En outre, l'Association des maires de France et des présidents d'intercommunalités (AMF) a notamment indiqué à la rapporteure que « la transposition du modèle du garde champêtre », caractérisé par des prérogatives judiciaires renforcées sur un spectre réduit d'infraction tout en restant APJA semble « davantage rassurante », par contraste avec le saut dans l'inconnu qu'un octroi du statut d'OPJ représenterait.
Enfin, la solution, parfois avancée, consistant à octroyer aux policiers municipaux le statut d'agent de police judiciaire (APJ) se heurte aux mêmes difficultés, eu égard aux compétences générales en matière de constatation des infractions pénales qui en découlent.
3. Permettre aux policiers municipaux de prononcer des amendes forfaitaires délictuelles
Pour concilier la volonté de renforcer les prérogatives répressives de la police municipale et le souci de préserver la cohérence de leur cadre d'action, la mission d'information propose de permettre aux policiers municipaux de prononcer des amendes forfaitaires délictuelles (AFD).

Entrées de données extraites:
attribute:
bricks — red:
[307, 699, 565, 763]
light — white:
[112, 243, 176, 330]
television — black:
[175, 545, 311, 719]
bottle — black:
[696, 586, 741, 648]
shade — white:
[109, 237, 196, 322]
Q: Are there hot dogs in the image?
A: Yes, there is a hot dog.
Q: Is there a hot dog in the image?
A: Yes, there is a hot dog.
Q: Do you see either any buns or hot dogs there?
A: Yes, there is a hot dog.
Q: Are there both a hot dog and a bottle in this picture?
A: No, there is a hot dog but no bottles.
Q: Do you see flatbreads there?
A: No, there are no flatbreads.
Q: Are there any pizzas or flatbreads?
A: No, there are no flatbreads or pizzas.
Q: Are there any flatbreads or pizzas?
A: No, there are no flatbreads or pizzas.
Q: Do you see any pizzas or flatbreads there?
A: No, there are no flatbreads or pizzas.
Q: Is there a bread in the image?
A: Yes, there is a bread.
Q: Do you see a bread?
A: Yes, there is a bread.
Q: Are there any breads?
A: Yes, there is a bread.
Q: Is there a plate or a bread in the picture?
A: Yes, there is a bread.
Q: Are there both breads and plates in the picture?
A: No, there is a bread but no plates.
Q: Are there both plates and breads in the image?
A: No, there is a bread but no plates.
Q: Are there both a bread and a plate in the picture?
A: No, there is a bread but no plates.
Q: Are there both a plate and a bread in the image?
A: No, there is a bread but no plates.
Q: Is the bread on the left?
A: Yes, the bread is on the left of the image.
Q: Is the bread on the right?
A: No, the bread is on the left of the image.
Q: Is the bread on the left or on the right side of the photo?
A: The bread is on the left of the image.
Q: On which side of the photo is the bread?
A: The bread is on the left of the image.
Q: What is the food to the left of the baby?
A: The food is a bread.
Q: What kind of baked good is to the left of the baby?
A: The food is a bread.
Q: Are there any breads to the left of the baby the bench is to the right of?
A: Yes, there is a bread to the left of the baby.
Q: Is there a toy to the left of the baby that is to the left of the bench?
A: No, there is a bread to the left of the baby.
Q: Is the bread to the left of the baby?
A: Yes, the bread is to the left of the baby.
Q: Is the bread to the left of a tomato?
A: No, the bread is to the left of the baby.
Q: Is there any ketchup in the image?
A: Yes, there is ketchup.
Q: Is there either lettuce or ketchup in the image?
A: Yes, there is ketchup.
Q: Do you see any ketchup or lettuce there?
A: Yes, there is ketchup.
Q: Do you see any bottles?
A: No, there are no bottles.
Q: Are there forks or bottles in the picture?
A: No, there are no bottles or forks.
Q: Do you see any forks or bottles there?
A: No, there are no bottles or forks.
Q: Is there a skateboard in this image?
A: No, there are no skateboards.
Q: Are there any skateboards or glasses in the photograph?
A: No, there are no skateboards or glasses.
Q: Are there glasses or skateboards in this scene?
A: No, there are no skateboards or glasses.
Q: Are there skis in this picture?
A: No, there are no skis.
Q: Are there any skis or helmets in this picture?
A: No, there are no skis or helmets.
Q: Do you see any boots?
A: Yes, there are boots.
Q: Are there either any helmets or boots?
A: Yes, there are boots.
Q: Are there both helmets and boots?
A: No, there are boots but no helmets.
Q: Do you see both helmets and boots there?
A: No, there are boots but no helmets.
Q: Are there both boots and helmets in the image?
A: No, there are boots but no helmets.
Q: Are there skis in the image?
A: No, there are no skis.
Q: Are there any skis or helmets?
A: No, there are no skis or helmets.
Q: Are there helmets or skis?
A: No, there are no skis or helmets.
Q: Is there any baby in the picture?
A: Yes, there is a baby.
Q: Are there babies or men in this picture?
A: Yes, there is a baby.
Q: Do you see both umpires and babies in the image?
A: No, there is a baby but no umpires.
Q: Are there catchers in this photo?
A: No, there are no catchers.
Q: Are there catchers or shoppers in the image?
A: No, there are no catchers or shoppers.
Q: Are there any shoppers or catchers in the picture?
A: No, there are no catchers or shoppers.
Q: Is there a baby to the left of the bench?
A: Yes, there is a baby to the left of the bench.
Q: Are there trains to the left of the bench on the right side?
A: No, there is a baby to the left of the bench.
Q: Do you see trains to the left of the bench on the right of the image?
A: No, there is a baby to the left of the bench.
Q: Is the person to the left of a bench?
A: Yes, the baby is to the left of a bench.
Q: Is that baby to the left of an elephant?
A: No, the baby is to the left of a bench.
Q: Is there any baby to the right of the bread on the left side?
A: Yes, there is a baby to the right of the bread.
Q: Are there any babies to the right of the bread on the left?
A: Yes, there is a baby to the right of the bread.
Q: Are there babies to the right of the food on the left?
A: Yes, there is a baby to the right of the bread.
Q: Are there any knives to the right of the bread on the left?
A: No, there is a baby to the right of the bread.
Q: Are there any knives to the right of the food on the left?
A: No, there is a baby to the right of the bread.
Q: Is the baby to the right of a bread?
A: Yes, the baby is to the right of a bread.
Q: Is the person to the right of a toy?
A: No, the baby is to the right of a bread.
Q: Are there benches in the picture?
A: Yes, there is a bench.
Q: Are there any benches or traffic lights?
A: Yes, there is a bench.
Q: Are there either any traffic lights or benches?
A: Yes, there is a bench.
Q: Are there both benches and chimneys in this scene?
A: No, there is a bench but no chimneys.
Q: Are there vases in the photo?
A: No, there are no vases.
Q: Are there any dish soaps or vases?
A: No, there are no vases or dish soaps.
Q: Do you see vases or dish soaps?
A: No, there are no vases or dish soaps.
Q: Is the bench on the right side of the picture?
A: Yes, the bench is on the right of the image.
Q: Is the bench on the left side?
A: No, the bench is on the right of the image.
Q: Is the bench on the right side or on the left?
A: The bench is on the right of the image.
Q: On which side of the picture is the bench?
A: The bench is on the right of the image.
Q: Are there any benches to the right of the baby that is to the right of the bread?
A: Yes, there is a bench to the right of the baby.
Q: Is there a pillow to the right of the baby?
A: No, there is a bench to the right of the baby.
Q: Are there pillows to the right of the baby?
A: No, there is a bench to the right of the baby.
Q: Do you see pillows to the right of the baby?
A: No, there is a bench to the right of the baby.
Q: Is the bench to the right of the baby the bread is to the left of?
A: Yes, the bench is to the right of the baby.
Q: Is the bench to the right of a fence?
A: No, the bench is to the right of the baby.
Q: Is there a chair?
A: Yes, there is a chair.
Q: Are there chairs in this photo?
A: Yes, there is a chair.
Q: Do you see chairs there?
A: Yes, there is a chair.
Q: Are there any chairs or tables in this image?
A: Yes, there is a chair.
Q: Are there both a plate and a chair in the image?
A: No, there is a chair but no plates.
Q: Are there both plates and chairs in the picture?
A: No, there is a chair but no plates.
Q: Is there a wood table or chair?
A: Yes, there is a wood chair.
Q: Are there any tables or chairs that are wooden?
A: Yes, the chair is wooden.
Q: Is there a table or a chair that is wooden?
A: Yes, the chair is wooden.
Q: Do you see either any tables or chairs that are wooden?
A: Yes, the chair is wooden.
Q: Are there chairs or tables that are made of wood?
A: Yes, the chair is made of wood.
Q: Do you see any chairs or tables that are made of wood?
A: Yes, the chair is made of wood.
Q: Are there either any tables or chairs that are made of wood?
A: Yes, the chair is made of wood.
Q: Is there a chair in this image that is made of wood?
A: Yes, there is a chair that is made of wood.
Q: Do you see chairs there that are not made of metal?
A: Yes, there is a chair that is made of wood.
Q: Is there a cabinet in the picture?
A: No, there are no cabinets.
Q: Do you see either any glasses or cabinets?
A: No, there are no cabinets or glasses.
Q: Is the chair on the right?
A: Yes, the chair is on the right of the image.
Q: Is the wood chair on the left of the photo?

Liste des tâches ::
a - Relevez tous les sigles qui apparaissent dans l'extrait.
b - Reproduisez fidèlement l'extrait depuis les mots « En outre, l'Association » jusqu'aux mots « qui en découlent. » inclus.

Réponses par tâche ::
a - AMF, APJA, OPJ, APJ, AFD

b -
En outre, l'Association des maires de France et des présidents d'intercommunalités (AMF) a notamment indiqué à la rapporteure que « la transposition du modèle du garde champêtre », caractérisé par des prérogatives judiciaires renforcées sur un spectre réduit d'infraction tout en restant APJA semble « davantage rassurante », par contraste avec le saut dans l'inconnu qu'un octroi du statut d'OPJ représenterait.
Enfin, la solution, parfois avancée, consistant à octroyer aux policiers municipaux le statut d'agent de police judiciaire (APJ) se heurte aux mêmes difficultés, eu égard aux compétences générales en matière de constatation des infractions pénales qui en découlent.